- Born: May 24, 1959 (age 66) Rio de Janeiro

Academic background
- Alma mater: Pontifical Catholic University of Rio de Janeiro (B.Sc.) 1987 University of Pennsylvania (PhD) 1990

Academic work
- Discipline: Economics
- School or tradition: Economic liberalism
- Institutions: Banco BBM (1997–present)

= Beny Parnes =

Beny Parnes (/pt/; born May 24, 1959) is a Brazilian economist, former Director for International Affairs of the Central Bank of Brazil. He was married to Patrícia Carlos de Andrade, with whom he had three children.

== Academic life ==
Parnes graduated in economics in the early 1980s at the Pontifical Catholic University of Rio de Janeiro, where he was a colleague of Armínio Fraga (BC's president between 1999 and 2002).
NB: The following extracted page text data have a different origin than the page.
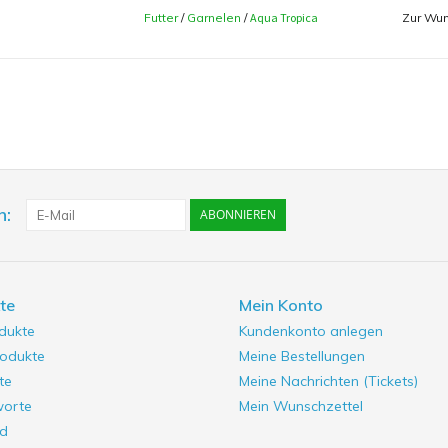
Futter
/
Garnelen
/
Aqua Tropica
Zur Wun
Zusammensetzung
Algen, Krebstiere, Soja-Proteine, Fisch, pflanzl
Analytische Bestandteile
45,0 % Rohprotein, 5,0% Rohfett, 5,0 % Rohfa
Zusatzstoffe
Vitamine, Provitamine und andere chemisch def
n:
ABONNIEREN
Vitamin A 30000 IE
Vitamin D3 1900 IE
Vitamin C 550 mg
te
Vitamin E 100 mg
Mein Konto
odukte
Kundenkonto anlegen
Fütterungsempfehlung
odukte
Meine Bestellungen
Zweimal täglich kleine Mengen füttern die inne
te
Meine Nachrichten (Tickets)
Übriggebliebene Futterreste sollte man gener
worte
Mein Wunschzettel
d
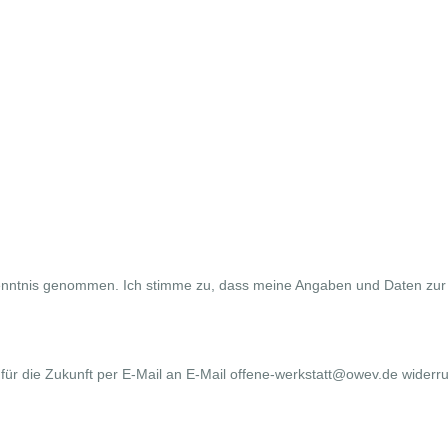
nntnis genommen. Ich stimme zu, dass meine Angaben und Daten zur 
t für die Zukunft per E-Mail an E-Mail offene-werkstatt@owev.de widerru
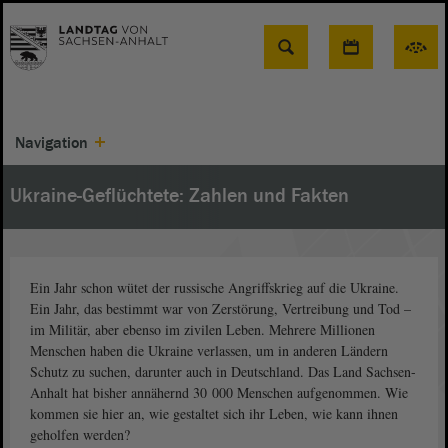
Suche
Navigation
Ukraine-Geflüchtete: Zahlen und Fakten
Ein Jahr schon wütet der russische Angriffskrieg auf die Ukraine.
Ein Jahr, das bestimmt war von Zerstörung, Vertreibung und Tod –
im Militär, aber ebenso im zivilen Leben. Mehrere Millionen
Menschen haben die Ukraine verlassen, um in anderen Ländern
Schutz zu suchen, darunter auch in Deutschland. Das Land Sachsen-
Anhalt hat bisher annähernd 30 000 Menschen aufgenommen. Wie
kommen sie hier an, wie gestaltet sich ihr Leben, wie kann ihnen
geholfen werden?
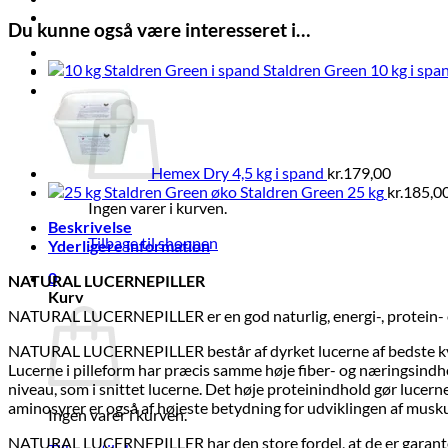
KG
Tilbud
antal
Du kunne også være interesseret i…
Log ind
Staldren Green 10 kg i spa
Kurv /
kr.
0,00
0
Hemex Dry 4,5 kg i spand
kr.
179,00
Staldren Green 25 kg
kr.
185,0
Ingen varer i kurven.
Beskrivelse
Tilbage til shoppen
Yderligere information
0
NATURAL LUCERNEPILLER
Kurv
NATURAL LUCERNEPILLER er en god naturlig, energi-, protein- og ly
NATURAL LUCERNEPILLER består af dyrket lucerne af bedste kvalit
Lucerne i pilleform har præcis samme høje fiber- og næringsindhol
niveau, som i snittet lucerne. Det høje proteinindhold gør lucern
aminosyrer er også af højeste betydning for udviklingen af musku
Ingen varer i kurven.
NATURAL LUCERNEPILLER har den store fordel, at de er garantere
From 1986 to 1987, he got his master's degree in economics from the same institution, and then went with his family to the United States, where he earned a doctorate at the University of Pennsylvania, specializing in macroeconomics and international finances.

== Career ==
Upon returning to Brazil in 1991, Parnes went working to the BBM Bank of Rio de Janeiro. From 1994 to 1995 he was employee of the Matrix Bank, but then returned to BBM.

On November 27, 2001, he was invited by Armínio Fraga to become Director for International Affairs of the Central Bank of Brazil (a position that Fraga himself had held between 1991 and 1992), replacing Daniel Gleizer. Parnes was sworn in January 2002 and remained in office during the transition (2002–2003) of the Fernando Henrique Cardoso government to the Luiz Inácio Lula da Silva.

On September 10, 2003, citing personal reasons, Parnes sent his resignation to the Finance Minister, Antonio Palocci. The economist Alexandre Schwartsman was appointed for the position.

In 2004, Parnes returned to the Banco BBM, where he remains to date.

In 2007, he was elected "Best Specialist Manager of the Year" and "Best Specialist Manager of Leveraged Funds", by the Exame magazine.